Once the pictures are set aside, transcribe the remaining data exactly.

===== DATASET SECTION

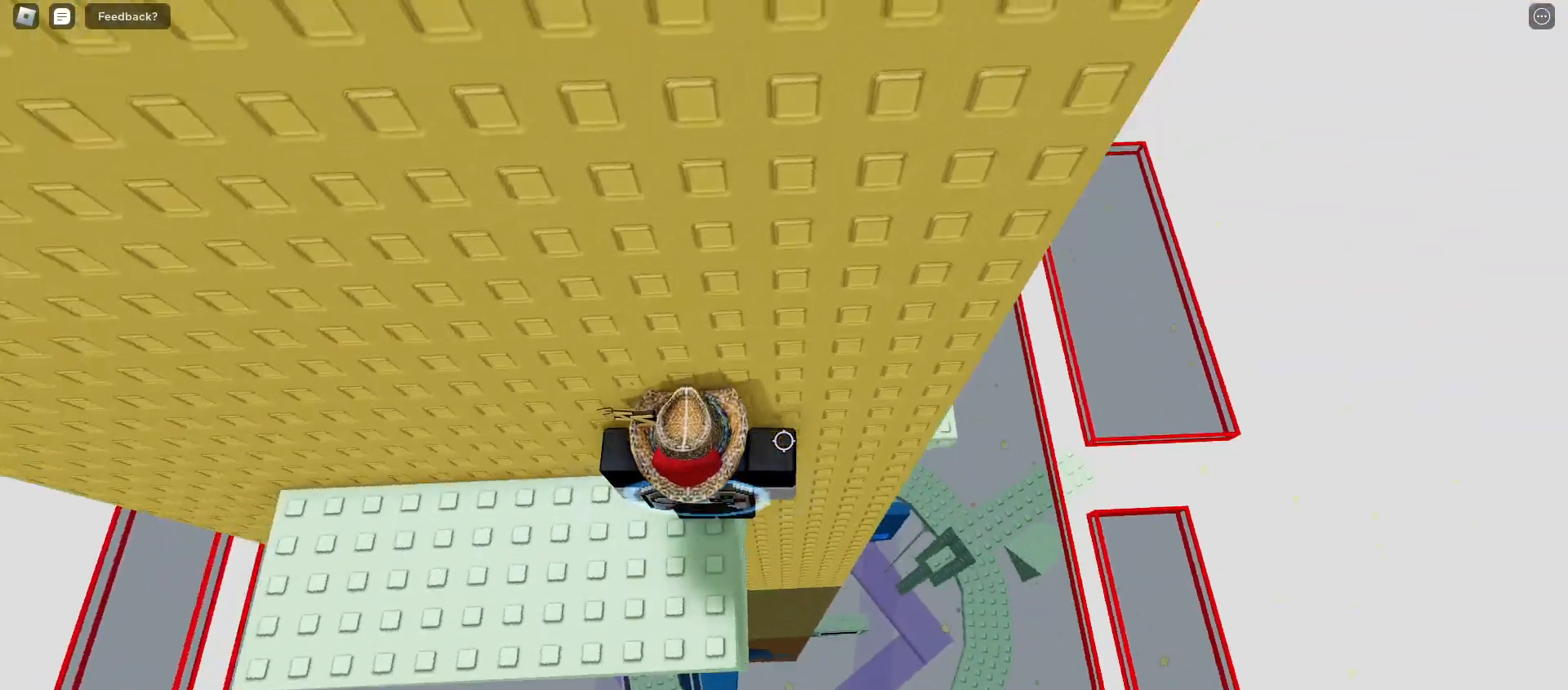
{"keys": ["d", "space"], "mouse": [], "events": [[50, "d", "down"], [217, "space", "down"]]}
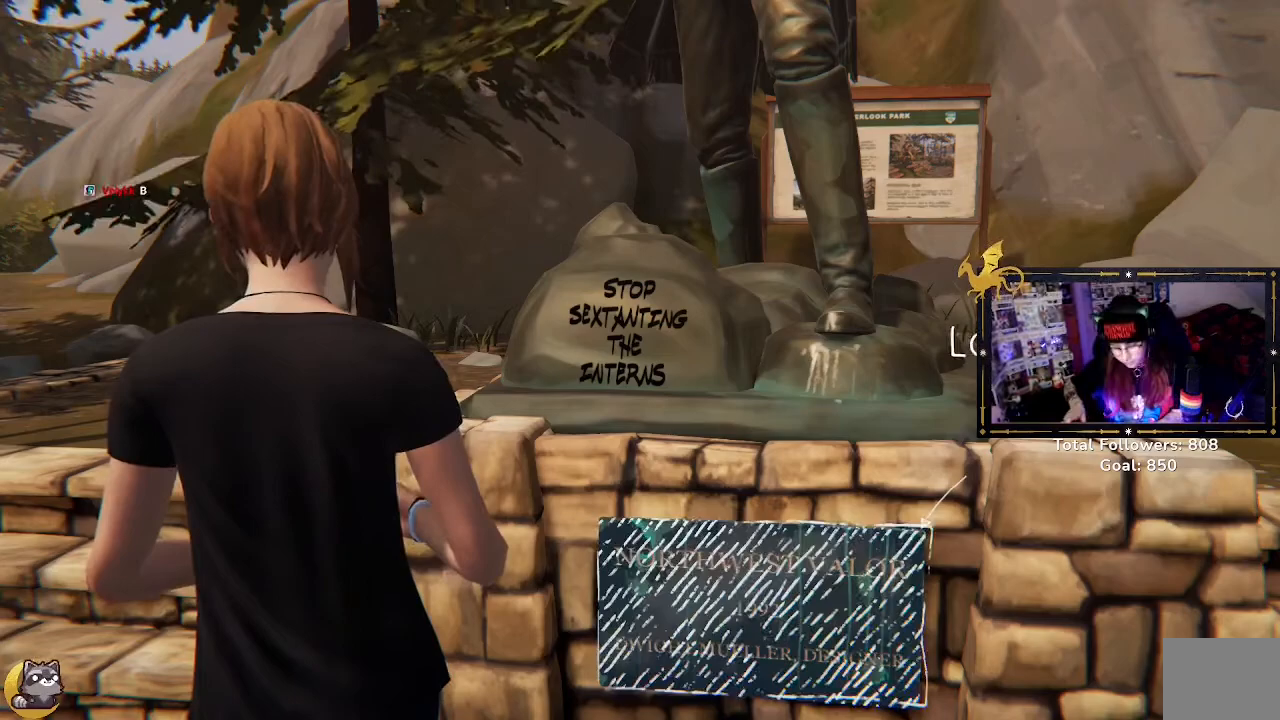
Gameplay with a controller (Xbox layout); each line is a JSON object with the inputs held at the frame after it. "events" lists button and stick changes between this image and that frame as [ms after this image, input, new state], when the widget could be followed in between.
{"buttons": [], "left_stick": "center", "right_stick": "right", "events": [[433, "right_stick", "right"]]}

==========

- _WRITTEN ANSWER_:
{"keys": ["d", "space"], "mouse": [], "events": [[50, "d", "down"], [217, "space", "down"]]}
Gameplay with a controller (Xbox layout); each line is a JSON object with the inputs held at the frame after it. "events" lists button and stick changes between this image and that frame as [ms after this image, input, new state], when the widget could be followed in between.
{"buttons": [], "left_stick": "center", "right_stick": "right", "events": [[433, "right_stick", "right"]]}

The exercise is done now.